Sunday, April 8, 2012

The Chicken or the Egg?


There are comes a point in everyone's lives when time's old questions and debates become relevant. For centuries biblical historians and theorists have debated evolution versus creation. As a practicing Catholic, I have found that my own beliefs sometimes part from the faith I was born into and maintained as an adult. You can sort of say that I have picked out the parts of Catholicism that suit my needs and comfort me in my day to day life. (Don't tell my priest!) I often believe God had many trials and errors in creating a very non perfect man. Ergo evolution.

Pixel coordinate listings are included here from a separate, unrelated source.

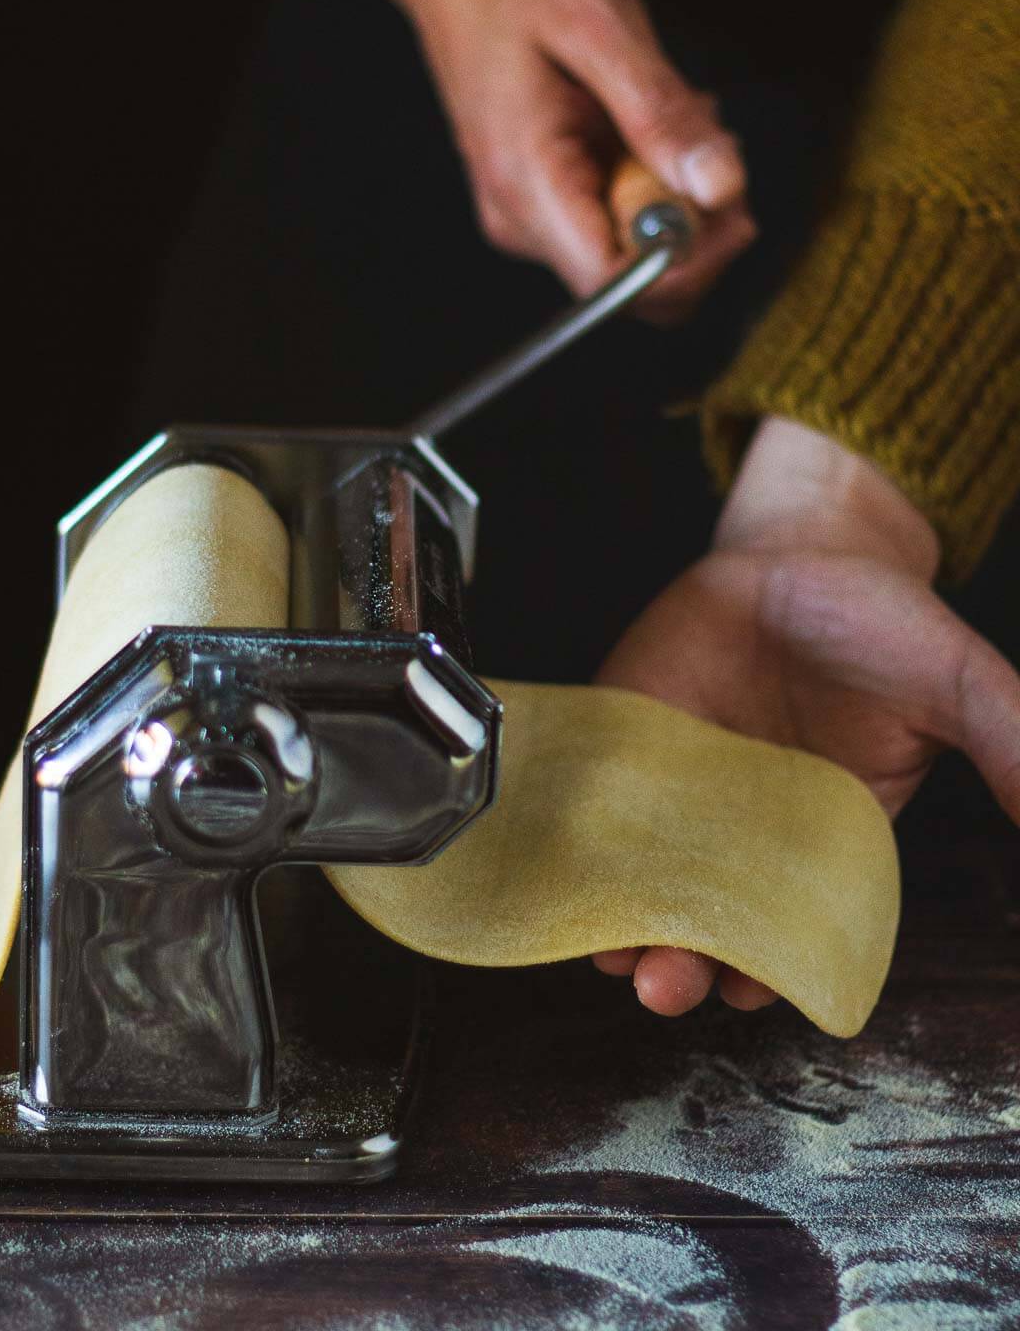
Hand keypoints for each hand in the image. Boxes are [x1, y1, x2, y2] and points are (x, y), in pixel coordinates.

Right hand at [330, 0, 754, 316]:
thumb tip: (721, 189)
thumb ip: (661, 114)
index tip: (727, 198)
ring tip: (680, 120)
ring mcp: (530, 220)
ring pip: (634, 257)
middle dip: (695, 226)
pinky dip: (656, 188)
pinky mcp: (545, 207)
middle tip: (714, 141)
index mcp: (528, 184)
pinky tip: (653, 132)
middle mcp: (522, 221)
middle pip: (633, 282)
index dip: (686, 260)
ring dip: (680, 201)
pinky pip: (619, 227)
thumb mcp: (602, 30)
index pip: (614, 283)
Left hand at [593, 417, 1019, 1014]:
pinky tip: (562, 865)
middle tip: (667, 983)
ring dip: (616, 920)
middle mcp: (740, 825)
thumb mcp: (957, 682)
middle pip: (700, 920)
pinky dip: (571, 837)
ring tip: (611, 948)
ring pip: (635, 877)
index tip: (752, 990)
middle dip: (679, 965)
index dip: (767, 970)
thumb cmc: (880, 621)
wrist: (804, 545)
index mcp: (822, 836)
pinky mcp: (625, 737)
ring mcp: (675, 785)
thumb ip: (1012, 745)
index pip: (786, 931)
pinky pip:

I pride myself on weekends in which I can refrain from philosophical, political and/or any general thought. The idea of not having to make any sort of decision other than where to seek sustenance and adult beverages for two to three days is liberating. But even that much decision making is usually left to my better yet sometimes feeble half. We both are highly functioning professionals and really the only excuse I can think of for our lameness is that by the weekend we are depleted of all intelligence.

While visiting one of our favorite local breakfast hot spots, (a small obscure house in a residential neighborhood bordering downtown) we were thrust into a debate that neither of us were prepared to consider. Our day started like any other weekend. We slept until our fur baby was awake enough to clearly state that he was starving to death. At which point, we realized our stomachs were eating us from the inside out. Our only real option was to leave the confines of our home and welcome the outside world into ours. It all started out innocently enough.

Going out to eat when you are famished is not the best decision as portion amounts are relative.

We each ordered two breakfast tacos each. I ordered a chorizo, egg, and potato taco along with a bean, cheese, and bacon taco. Mmm! Delicious! She ordered two egg, potato, bacon, and cheese tacos. What the waitress failed to mention was the innards of the breakfast tacos were an overabundance of yumminess spilling out of a warm tortilla. In order to devour this overindulgence of breakfast goodness, there would have to be a fork phase to eat the overflow, followed by a two hand assisted taco eating frenzy.

Quickly enough after starting my second taco, the chorizo, egg and potato, I began to realize that while my eyes told me to keep eating my stomach was quickly begging me to stop. I could see the same look upon her face. She was filling up fast. Were we determined enough to leave no morsel behind or fly our white flags of defeat. My flag started up my mental flag pole. She decided that the last bite in her mouth was the last as well. Neither of us could have ever prepared for what would happen next. I look of pain, anguish, and disgust suddenly made an appearance on her face. Oh, no! I feared a volcanic eruption at my breakfast table. I quickly passed my table napkin to her. Spit out your food! Her face grew grim followed by mild relief. Swallow.
 
I began to question her out of grave concern. Was she sick? Then it happened. That weekend feebleness had shown through her. Her last bite had what she called too much egg. She swore that she might have bit down on an egg shell as well. While she was thinking of the egg shell she began to wonder if it had been an egg shell at all- could it have been a baby chick? Her stomach began to wrench in disgust and sadness for the baby chick. She had a moment when reality once appeared in her head and she was able to swallow. I doubt that there was ever a baby chick in her mouth other than in scramble egg form but there possibly might have been a small piece of an egg shell in her taco. In our case, the egg definitely came before the chick.